We’d first entered an alley beside a crumbling shopping plaza that was about four feet wide. In walking through we had to squeeze past two barbers attending to clients whose chairs were parked outside their tiny hair-cutting saloon, but one of them greeted Dada and smiled at us. Just around the corner on the ground floor of the plaza was Maheshji’s office, and indeed it was designed like a doctor’s chamber, except in extreme miniature.

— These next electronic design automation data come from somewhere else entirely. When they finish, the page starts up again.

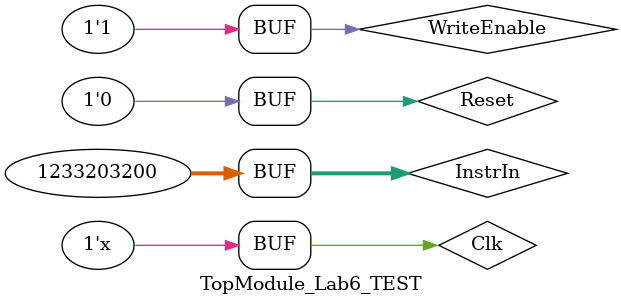
<source format=v>
`timescale 1ns / 1ps

module TopModule_Lab6_TEST;


	// Inputs
	reg [31:0] InstrIn;
	reg Reset;
	reg Clk;
	reg WriteEnable;

	// Outputs
	wire [31:0] ALUOut;
	
	// Instantiate the Unit Under Test (UUT)
	TopModule_Lab6 uut (
		.InstrIn(InstrIn), 
		.Reset(Reset), 
		.Clk(Clk), 
		.WriteEnable(WriteEnable), 
		.ALUOut(ALUOut)
	);

	always #5
	Clk = ~Clk;

	initial begin
		// Initialize Inputs
		InstrIn = 0;
		Reset = 1;
		Clk = 0;
		WriteEnable = 0;
 

		// Wait 100 ns for global reset to finish
		#100;
      
		Reset = 0;
		WriteEnable = 1;
		
		
//		---- I type ---
		#30
		InstrIn= 32'b011010_00000_00000_0000000000000101;		// I, add r0 with 00000005 =>   r0 = 00000005

		#10
		InstrIn= 32'b011010_00001_00001_0000000000001010;		// I, add r1 with 0000000A =>   r1 = 0000000A

		#10
		InstrIn= 32'b011010_00010_00010_1111111111111000;		// I, add r2 with 0000FFF8 =>   r2 = 0000FFF8

		#10
		InstrIn= 32'b011001_00011_00011_1111111111111000;		// I, not r3     				=>   r3 = FFFFFFFF
		
		#10
		InstrIn= 32'b011100_00100_00100_1010101010101010;		// I, or r4 with 0000AAAA  =>   r4 = 00000AAAA
		
		#10
		InstrIn= 32'b011101_00101_00101_1111111111111111;		// I, and r5 with 0000FFFF =>   r5 = 00000000
		
		#10
		InstrIn= 32'b011110_00110_00110_1111111111111000;		// I, slt r6 with 0000FFFF8 =>  r6 = 00000001

//		---- R type ---
		#10
		InstrIn= 32'b010001_00111_00001_00000_00000000000;		// R, not r1(0000000A)                   =>  r7 = FFFFFFF5

		#10
		InstrIn= 32'b010010_01000_00001_00010_00000000000;		// R, add r1(0000000A) with r2(0000FFF8) =>  r8 = 00010002
		
		#10
		InstrIn= 32'b010010_01001_00001_00011_00000000000;		// R, add r1(0000000A) with r3(FFFFFFFF) =>  r9 = 00000009
		
		#10
		InstrIn= 32'b010010_01010_00001_00100_00000000000;		// R, add r1(0000000A) with r4(0000AAAA) =>  r10 = 0000AAB4
		
		#10
		InstrIn= 32'b010010_01011_00001_00101_00000000000;		// R, add r1(0000000A) with r5(00000000) =>  r11 = 0000000A  
		
		#10
		InstrIn= 32'b010010_01100_00001_00110_00000000000;		// R, add r1(0000000A) wtih r6(00000001) =>  r12 = 0000000B  
		
		
		
		// Add stimulus here

	end
      
endmodule




</source>
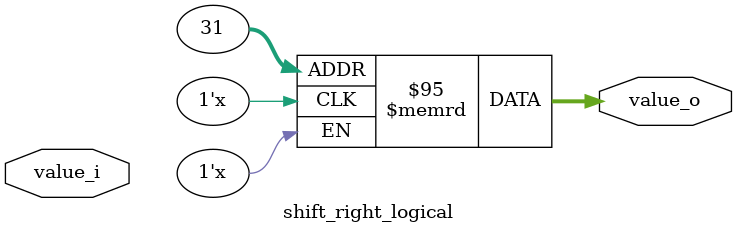
<source format=sv>
module shift_right_logical #(parameter logic [4:0] N = 1'b0)(
	input logic [31:0] value_i,
	output logic [31:0] value_o
	);
	
	logic [31:0] cond;
	decode_dif DE0(.N_i(N), .Y_o(cond));
	
	logic [31:0] temp [32];
	
	mux2to1_32bit M0(value_i, {1'b0, value_i[31:1]}, cond[0], temp[0]); 
	mux2to1_32bit M1(temp[0], {1'b0, temp[0][31:1]}, cond[1], temp[1]); 
	mux2to1_32bit M2(temp[1], {1'b0, temp[1][31:1]}, cond[2], temp[2]); 
	mux2to1_32bit M3(temp[2], {1'b0, temp[2][31:1]}, cond[3], temp[3]); 
	mux2to1_32bit M4(temp[3], {1'b0, temp[3][31:1]}, cond[4], temp[4]); 
	mux2to1_32bit M5(temp[4], {1'b0, temp[4][31:1]}, cond[5], temp[5]); 
	mux2to1_32bit M6(temp[5], {1'b0, temp[5][31:1]}, cond[6], temp[6]); 
	mux2to1_32bit M7(temp[6], {1'b0, temp[6][31:1]}, cond[7], temp[7]); 
	mux2to1_32bit M8(temp[7], {1'b0, temp[7][31:1]}, cond[8], temp[8]); 
	mux2to1_32bit M9(temp[8], {1'b0, temp[8][31:1]}, cond[9], temp[9]); 
	mux2to1_32bit M10(temp[9], {1'b0, temp[9][31:1]}, cond[10], temp[10]); 
	mux2to1_32bit M11(temp[10], {1'b0, temp[10][31:1]}, cond[11], temp[11]); 
	mux2to1_32bit M12(temp[11], {1'b0, temp[11][31:1]}, cond[12], temp[12]); 
	mux2to1_32bit M13(temp[12], {1'b0, temp[12][31:1]}, cond[13], temp[13]); 
	mux2to1_32bit M14(temp[13], {1'b0, temp[13][31:1]}, cond[14], temp[14]); 
	mux2to1_32bit M15(temp[14], {1'b0, temp[14][31:1]}, cond[15], temp[15]); 
	mux2to1_32bit M16(temp[15], {1'b0, temp[15][31:1]}, cond[16], temp[16]); 
	mux2to1_32bit M17(temp[16], {1'b0, temp[16][31:1]}, cond[17], temp[17]); 
	mux2to1_32bit M18(temp[17], {1'b0, temp[17][31:1]}, cond[18], temp[18]); 
	mux2to1_32bit M19(temp[18], {1'b0, temp[18][31:1]}, cond[19], temp[19]); 
	mux2to1_32bit M20(temp[19], {1'b0, temp[19][31:1]}, cond[20], temp[20]); 
	mux2to1_32bit M21(temp[20], {1'b0, temp[20][31:1]}, cond[21], temp[21]); 
	mux2to1_32bit M22(temp[21], {1'b0, temp[21][31:1]}, cond[22], temp[22]); 
	mux2to1_32bit M23(temp[22], {1'b0, temp[22][31:1]}, cond[23], temp[23]); 
	mux2to1_32bit M24(temp[23], {1'b0, temp[23][31:1]}, cond[24], temp[24]); 
	mux2to1_32bit M25(temp[24], {1'b0, temp[24][31:1]}, cond[25], temp[25]); 
	mux2to1_32bit M26(temp[25], {1'b0, temp[25][31:1]}, cond[26], temp[26]); 
	mux2to1_32bit M27(temp[26], {1'b0, temp[26][31:1]}, cond[27], temp[27]); 
	mux2to1_32bit M28(temp[27], {1'b0, temp[27][31:1]}, cond[28], temp[28]); 
	mux2to1_32bit M29(temp[28], {1'b0, temp[28][31:1]}, cond[29], temp[29]); 
	mux2to1_32bit M30(temp[29], {1'b0, temp[29][31:1]}, cond[30], temp[30]); 
	mux2to1_32bit M31(temp[30], {1'b0, temp[30][31:1]}, cond[31], temp[31]); 
	
	assign value_o = temp[31];
	
	
	
endmodule

</source>
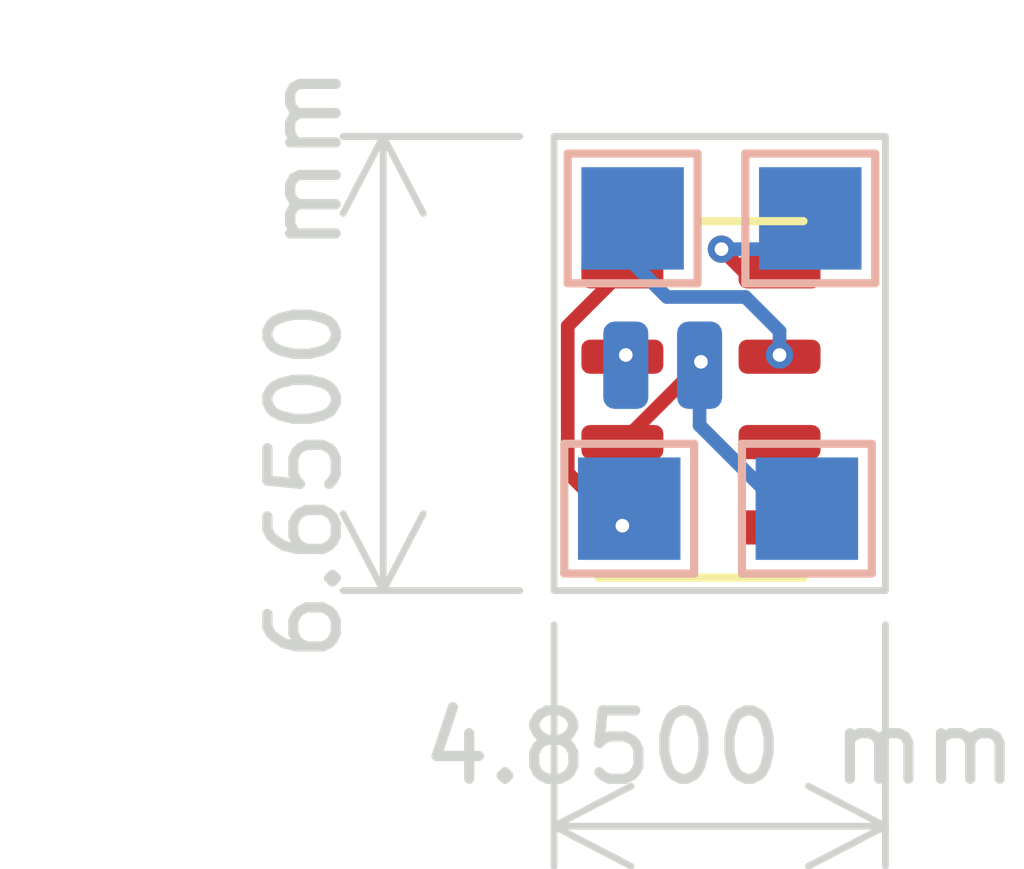
<source format=kicad_pcb>
(kicad_pcb (version 20211014) (generator pcbnew)

  (general
    (thickness 1.6)
  )

  (paper "A4")
  (layers
    (0 "F.Cu" signal)
    (31 "B.Cu" signal)
    (32 "B.Adhes" user "B.Adhesive")
    (33 "F.Adhes" user "F.Adhesive")
    (34 "B.Paste" user)
    (35 "F.Paste" user)
    (36 "B.SilkS" user "B.Silkscreen")
    (37 "F.SilkS" user "F.Silkscreen")
    (38 "B.Mask" user)
    (39 "F.Mask" user)
    (40 "Dwgs.User" user "User.Drawings")
    (41 "Cmts.User" user "User.Comments")
    (42 "Eco1.User" user "User.Eco1")
    (43 "Eco2.User" user "User.Eco2")
    (44 "Edge.Cuts" user)
    (45 "Margin" user)
    (46 "B.CrtYd" user "B.Courtyard")
    (47 "F.CrtYd" user "F.Courtyard")
    (48 "B.Fab" user)
    (49 "F.Fab" user)
    (50 "User.1" user)
    (51 "User.2" user)
    (52 "User.3" user)
    (53 "User.4" user)
    (54 "User.5" user)
    (55 "User.6" user)
    (56 "User.7" user)
    (57 "User.8" user)
    (58 "User.9" user)
  )

  (setup
    (stackup
      (layer "F.SilkS" (type "Top Silk Screen"))
      (layer "F.Paste" (type "Top Solder Paste"))
      (layer "F.Mask" (type "Top Solder Mask") (thickness 0.01))
      (layer "F.Cu" (type "copper") (thickness 0.035))
      (layer "dielectric 1" (type "core") (thickness 1.51) (material "FR4") (epsilon_r 4.5) (loss_tangent 0.02))
      (layer "B.Cu" (type "copper") (thickness 0.035))
      (layer "B.Mask" (type "Bottom Solder Mask") (thickness 0.01))
      (layer "B.Paste" (type "Bottom Solder Paste"))
      (layer "B.SilkS" (type "Bottom Silk Screen"))
      (copper_finish "None")
      (dielectric_constraints no)
    )
    (pad_to_mask_clearance 0)
    (pcbplotparams
      (layerselection 0x00010fc_ffffffff)
      (disableapertmacros false)
      (usegerberextensions false)
      (usegerberattributes true)
      (usegerberadvancedattributes true)
      (creategerberjobfile true)
      (svguseinch false)
      (svgprecision 6)
      (excludeedgelayer true)
      (plotframeref false)
      (viasonmask false)
      (mode 1)
      (useauxorigin false)
      (hpglpennumber 1)
      (hpglpenspeed 20)
      (hpglpendiameter 15.000000)
      (dxfpolygonmode true)
      (dxfimperialunits true)
      (dxfusepcbnewfont true)
      (psnegative false)
      (psa4output false)
      (plotreference true)
      (plotvalue true)
      (plotinvisibletext false)
      (sketchpadsonfab false)
      (subtractmaskfromsilk false)
      (outputformat 1)
      (mirror false)
      (drillshape 1)
      (scaleselection 1)
      (outputdirectory "")
    )
  )

  (net 0 "")
  (net 1 "unconnected-(U1-Pad5)")
  (net 2 "unconnected-(U1-Pad6)")
  (net 3 "/GND")
  (net 4 "/SCL")
  (net 5 "/SDA")
  (net 6 "/3.3V")
  (net 7 "Net-(C1-Pad1)")

  (footprint "Package_LGA:NXP_LGA-8_3x5mm_P1.25mm_H1.1mm" (layer "F.Cu") (at 177 148))

  (footprint "Capacitor_SMD:C_0504_1310Metric" (layer "B.Cu") (at 176.44 147.5))

  (footprint "TestPoint:TestPoint_Pad_1.5x1.5mm" (layer "B.Cu") (at 175.95 149.6 180))

  (footprint "TestPoint:TestPoint_Pad_1.5x1.5mm" (layer "B.Cu") (at 176 145.35 180))

  (footprint "TestPoint:TestPoint_Pad_1.5x1.5mm" (layer "B.Cu") (at 178.55 149.6 180))

  (footprint "TestPoint:TestPoint_Pad_1.5x1.5mm" (layer "B.Cu") (at 178.6 145.35 180))

  (gr_rect (start 179.7 150.8) (end 174.85 144.15) (layer "Edge.Cuts") (width 0.1) (fill none) (tstamp a7baeb3f-f43a-43df-9f63-1c1ec1cda60b))
  (dimension (type aligned) (layer "Edge.Cuts") (tstamp 5f6bc3ad-7d42-451f-b422-c62be99431de)
    (pts (xy 174.85 150.8) (xy 174.85 144.15))
    (height -2.5)
    (gr_text "6.6500 mm" (at 171.2 147.475 90) (layer "Edge.Cuts") (tstamp 48c34b19-0b1a-4994-ab08-825d4c2b7c6b)
      (effects (font (size 1 1) (thickness 0.15)))
    )
    (format (units 3) (units_format 1) (precision 4))
    (style (thickness 0.1) (arrow_length 1.27) (text_position_mode 0) (extension_height 0.58642) (extension_offset 0.5) keep_text_aligned)
  )
  (dimension (type aligned) (layer "Edge.Cuts") (tstamp e718eabd-949c-43ef-8101-a6f0dca7d58d)
    (pts (xy 179.7 150.8) (xy 174.85 150.8))
    (height -3.45)
    (gr_text "4.8500 mm" (at 177.275 153.1) (layer "Edge.Cuts") (tstamp 4a0bbe16-7c6c-46a7-bfa6-fc57ec8199a8)
      (effects (font (size 1 1) (thickness 0.15)))
    )
    (format (units 3) (units_format 1) (precision 4))
    (style (thickness 0.1) (arrow_length 1.27) (text_position_mode 0) (extension_height 0.58642) (extension_offset 0.5) keep_text_aligned)
  )

  (segment (start 177 147.45) (end 177 147.475) (width 0.2) (layer "F.Cu") (net 3) (tstamp 437e23b3-4369-47a3-9bca-0454aecd4544))
  (segment (start 177 147.475) (end 175.85 148.625) (width 0.2) (layer "F.Cu") (net 3) (tstamp dc504013-d8c6-44e4-ab29-d10288fab42f))
  (via (at 177 147.45) (size 0.4) (drill 0.2) (layers "F.Cu" "B.Cu") (free) (net 3) (tstamp db7d7c44-ffc1-423b-bea3-2dfe8be8be3a))
  (segment (start 178.55 149.6) (end 178.2 149.6) (width 0.2) (layer "B.Cu") (net 3) (tstamp 0e604d22-1e00-44ff-bd65-52b86dbafa9c))
  (segment (start 178.2 149.6) (end 176.98 148.38) (width 0.2) (layer "B.Cu") (net 3) (tstamp 4d6c2963-8f8e-4756-b671-0a9936ec0dea))
  (segment (start 176.98 148.38) (end 176.98 147.5) (width 0.2) (layer "B.Cu") (net 3) (tstamp 6beadeb7-336e-429e-96cc-9e91052da470))
  (segment (start 178.15 146.125) (end 177.625 146.125) (width 0.2) (layer "F.Cu") (net 4) (tstamp 06e91ec5-f119-4adc-b9cb-a431ea550252))
  (segment (start 177.625 146.125) (end 177.3 145.8) (width 0.2) (layer "F.Cu") (net 4) (tstamp f7952f6f-0f60-40c4-8688-93ccc9ef72a8))
  (via (at 177.3 145.8) (size 0.4) (drill 0.2) (layers "F.Cu" "B.Cu") (net 4) (tstamp 0df8cfff-f345-4ce9-85bc-b5a7fa1a4030))
  (segment (start 178.15 145.8) (end 178.6 145.35) (width 0.2) (layer "B.Cu") (net 4) (tstamp 64630cc0-57fd-45e5-be97-8b451560fd66))
  (segment (start 177.3 145.8) (end 178.15 145.8) (width 0.2) (layer "B.Cu") (net 4) (tstamp 8ecd8665-227d-4e75-b248-79e8364b428f))
  (via (at 178.15 147.35) (size 0.4) (drill 0.2) (layers "F.Cu" "B.Cu") (net 5) (tstamp 3f43042d-062e-47cb-a5f0-4c772529f1e4))
  (segment (start 178.15 147) (end 177.65 146.5) (width 0.2) (layer "B.Cu") (net 5) (tstamp 0c7c9011-4fd2-4f8e-a336-c4900ea9acf3))
  (segment (start 176 146) (end 176 145.4) (width 0.2) (layer "B.Cu") (net 5) (tstamp 32cd0510-b943-4b95-b108-3efff0c09885))
  (segment (start 176.5 146.5) (end 176 146) (width 0.2) (layer "B.Cu") (net 5) (tstamp 41123cba-a5b9-43f5-a2de-16e02e8cc5c7))
  (segment (start 177.65 146.5) (end 176.5 146.5) (width 0.2) (layer "B.Cu") (net 5) (tstamp ae6ac1fa-73c4-4db9-a155-19177b78c50f))
  (segment (start 178.15 147.35) (end 178.15 147) (width 0.2) (layer "B.Cu") (net 5) (tstamp e7eea971-9c23-4576-96ed-f2e6fb5433e3))
  (segment (start 175.05048 146.92452) (end 175.05048 149.07548) (width 0.2) (layer "F.Cu") (net 6) (tstamp 750c655d-6096-4ac9-b4f5-ae91a6e88dbc))
  (segment (start 175.05048 149.07548) (end 175.85 149.875) (width 0.2) (layer "F.Cu") (net 6) (tstamp a466dee4-f4c6-4564-b0e5-4beb0c27276a))
  (segment (start 175.85 146.125) (end 175.05048 146.92452) (width 0.2) (layer "F.Cu") (net 6) (tstamp b594725f-7f7d-40ac-b10f-9e28ce667b59))
  (via (at 175.85 149.85) (size 0.4) (drill 0.2) (layers "F.Cu" "B.Cu") (free) (net 6) (tstamp 6eeddc06-c370-4b30-bef6-7232b09f5855))
  (via (at 175.9 147.35) (size 0.4) (drill 0.2) (layers "F.Cu" "B.Cu") (free) (net 7) (tstamp d5fccd78-f902-4126-861b-cb83bc10980c))

)

</source>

My first thought about the ‘waiting area’ was: it’s half the size of our (average-sized) bathroom at home. Immediately afterwards I modified this estimate. The entire chamber — that is, waiting-plus-consulting area — was the size of our bathroom.
(So, another of those mysterious Indian astrologers who are revered by dozens of far wealthier clients, which must mean they’re either very smart in hiding from the taxman their unimaginable earnings, or else, one has to ask — are their powers of no use in improving their own condition? Is that the curse they bear for their clairvoyance? Probably, I answered myself, the former.)